Perhaps I’m not one of the people who should be running their own server because I’m all lazy about little details like keeping frequent backups.

Nevertheless, I was making a little improvement in preparation for a backup, the first in several months. The important detail was that my mail folders were all recently backed up, but my inbox, with all the good mails from 2015 was not.

Convert inbox and mail folders from mbox format to maildir

Read the instructions on two different pages on the Dovecot wiki. Apparently they provide a reliable and easy-to-use tool for such migrations.

http://wiki2.dovecot.org/Migration/MailFormat http://wiki2.dovecot.org/Tools/Doveadm/Sync

First set mail_location=maildir:~/Maildir in /etc/dovecot/conf.d/10-mail.conf

doveadm backup -u rodney mirror mbox:~/mail:INBOX=/var/mail/rodney

Expected result: after several minutes, my mbox folder tree and inbox would be faithfully replicated as maildirs in ~/Maildir/.

Actual result: after several seconds, all mails were removed from my mbox folder tree and INBOX and replaced with an empty skeleton of folder names, left behind log files, caches and other detitrus.

Panic

Cue the the increased heart rate, flushed cheeks, and suddenly sweaty underarms usually associated with accidental data loss. Check and double check that it’s really gone, not just been moved to some other location. Release a pathetic moan of anguish.

Rescue job

It’s well known that when you delete a file, the data usually stays on disk until overwritten by another file. The trick is finding the file in one piece. Time is of the essence, and disks are getting quite big nowadays.

At this point I remember that there is a surprising lack of good text-mode hex editors for Linux. I find dhex which is satisfactory.

To search the 48G of btrfs for my deleted mails:

dhex -sa 'From: Rodney' /dev/sda

And a little python function to generate the command to copy off 100M around matching locations.

def offsets(hx):
    a = int(hx, 16)
    context = 50 * 1024 * 1024
    skip = a - context
    count = 2 * context
    print("dd if=/dev/sda of=rescue-%s.bin bs=1M iflag=skip_bytes,count_bytes skip=%d count=%d" % (hx, skip, count))
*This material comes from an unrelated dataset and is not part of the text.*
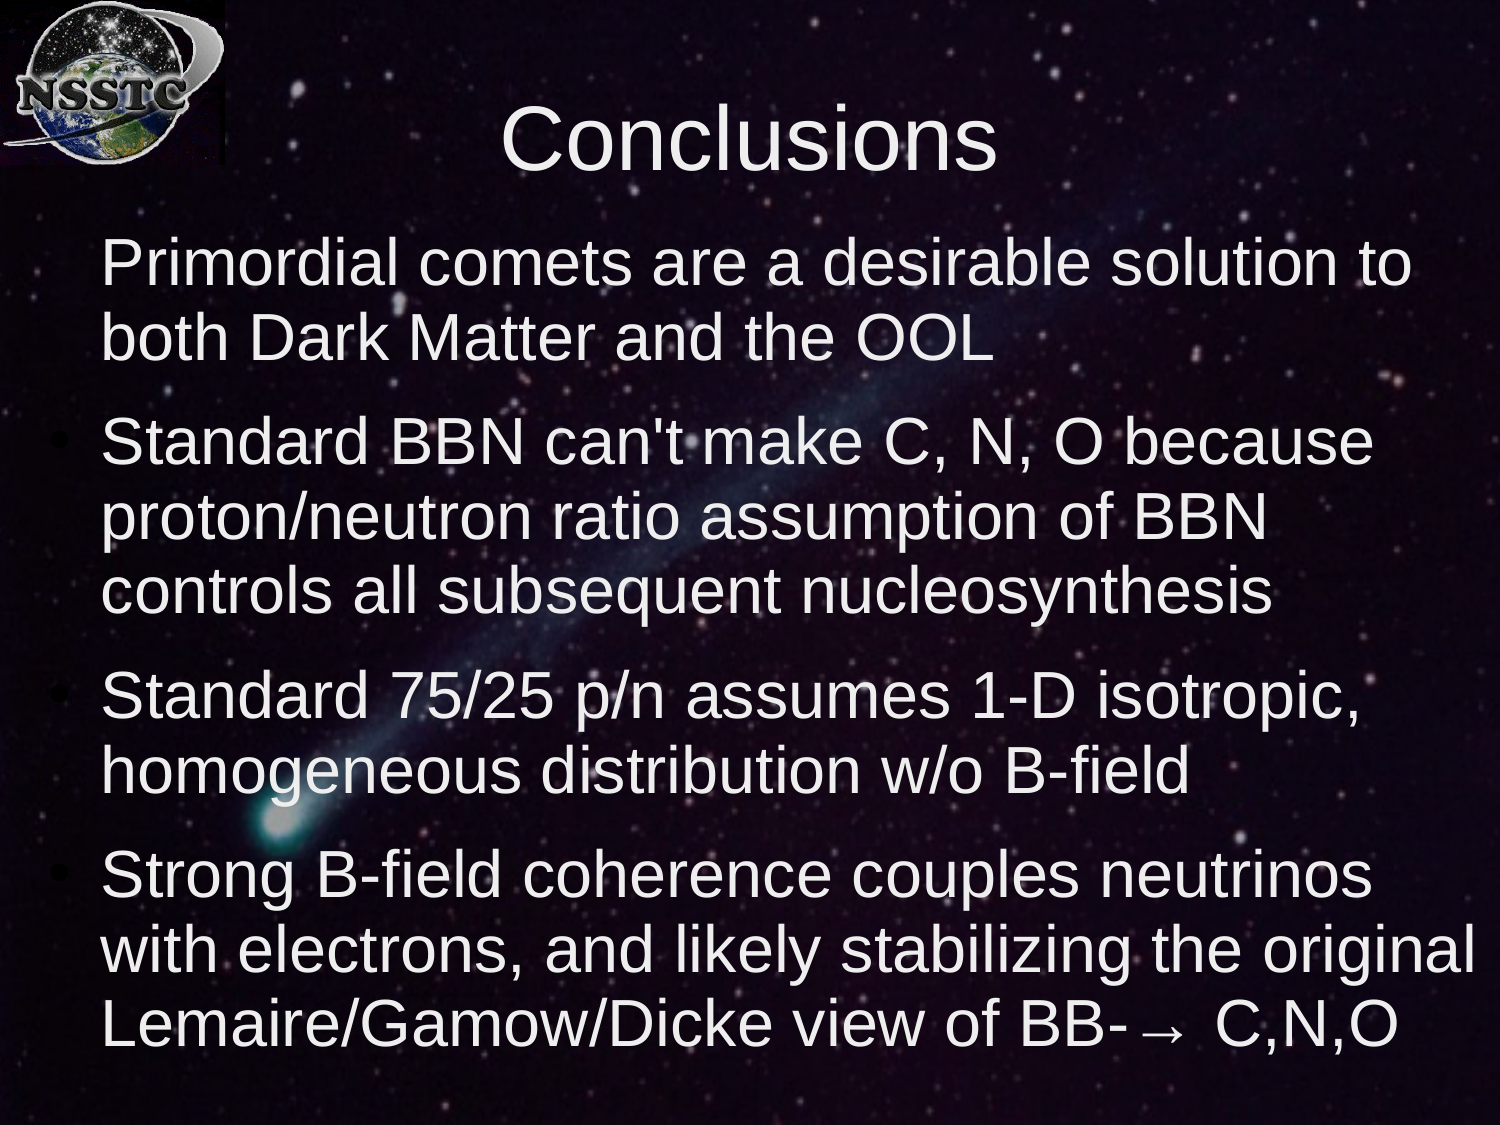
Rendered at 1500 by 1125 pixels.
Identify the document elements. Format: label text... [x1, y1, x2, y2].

Now run the generated dd commands and rsync the chunks off the server for further analysis.

Emacs is happy to open 100M files if you have the memory, so I search through the chunks and trim off the binary junk surrounding e-mail text. I then open the trimmed file in mutt to check what’s in there.

After several tries finding partial mailboxes, I find one which is almost complete, about three quarters of the way through the disk. It’s just missing a few of the most recent mails. This is enough for me, because it’s really boring searching through a disk for lost e-mails.